As Antonio is more than happy to point out: “It’s working…the message to the farmers is that you can do great stuff for these great restaurants and be very proud that they’re buying their produce from us. Now we’re building clubs for people to order ingredients and have them delivered directly to their door. They’re getting their pride back, they know there’s a way to grow stuff that people admire, we’re bringing schools and organisations to see them - they’re happy about it. We’re also on our way to organising a farmer’s market that will sit in the city.”
The place is beautiful, still waters and floating gardens peacefully breeze by, it’s impossible to imagine that just 45 minutes by car sits the smoggy air of Mexico City. Jorge wants to highlight this, connect his kitchen in the heart of the city with the energy of this land. He says wants to tell his customers about their work and have the opportunity directly with the farmers about new ingredients and techniques.
As we begin to explore the rich array of ingredients on the first of many small islands - radishes, beans, leafy greens, carrots and an entire army of herbs - the unlikely duo of chef and financial consultant explain the idea further. “We have the support of the national university and we’re getting better everyday in things like bio-filtering and regenerating the land. These guys can be a little adverse to it, they like to do things in their ways and to them we are foreigners.

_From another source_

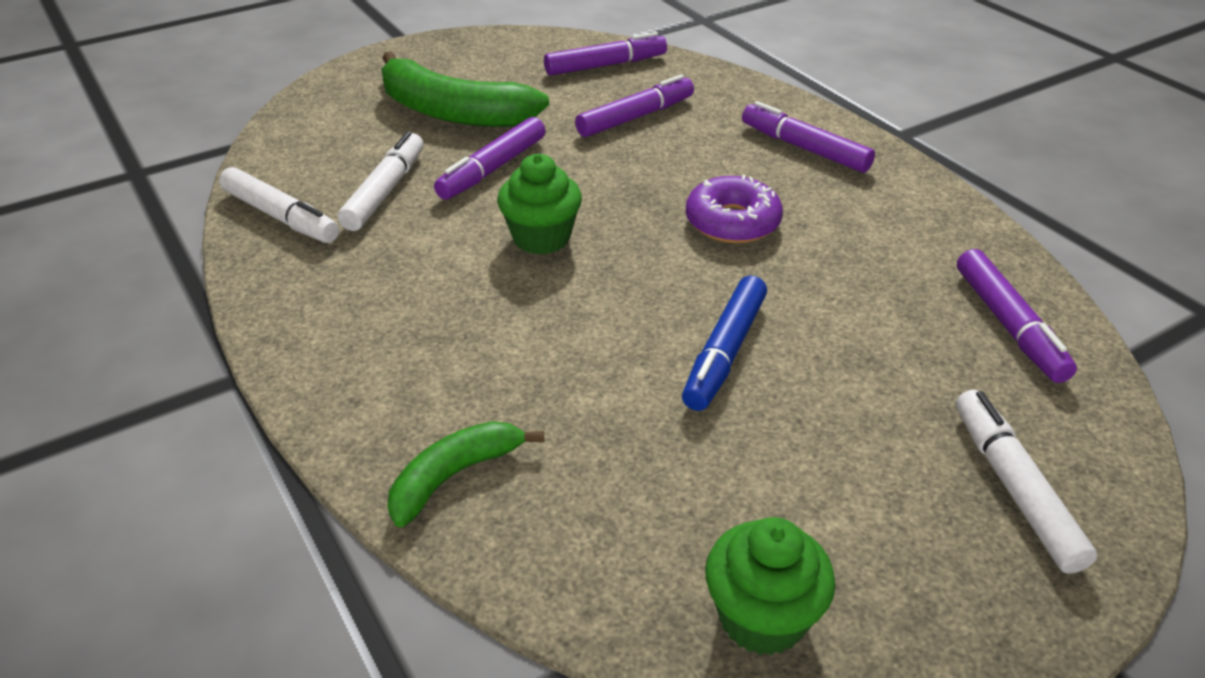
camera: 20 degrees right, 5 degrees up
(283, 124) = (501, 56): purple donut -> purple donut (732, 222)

This is a very close community - just for them to open up and trust us took around a year and a half.”
Murad says that any new technique or ingredients, even new strains of the same ingredient, would first have to be grown successfully on their own island before the locals would adopt it. “They like technology, they like things that help them but it has to be very practical - we can’t afford any theory - only things they can apply and watch work almost immediately.”
One of these ideas has been the introduction of bio-filters on some of the chinampas. Thanks to new techniques the farmers are now “purifying water around each island with special seaweeds and soils,” says Murad. A sustainable way to hopefully help fight off some of the increasing levels of water pollution around the islands - they want to build a bio-filter around each one.
We spend the next hour of sunrise hopping on and off our small boat from chinampa to chinampa, tasting ingredients and enjoying the peacefulness of the water, Jorge is constantly reminding me that this is not all about him and Antonio teaching farmers: “We learn so much more from them than they do from us. We’re just showing them to get better at what they already do, they’ve been growing without us for generations,” and, as he encourages me to taste just how good they are with a fresh handful of dew speckled herbs, I’m reminded once again that the best things with food really do happen in the morning.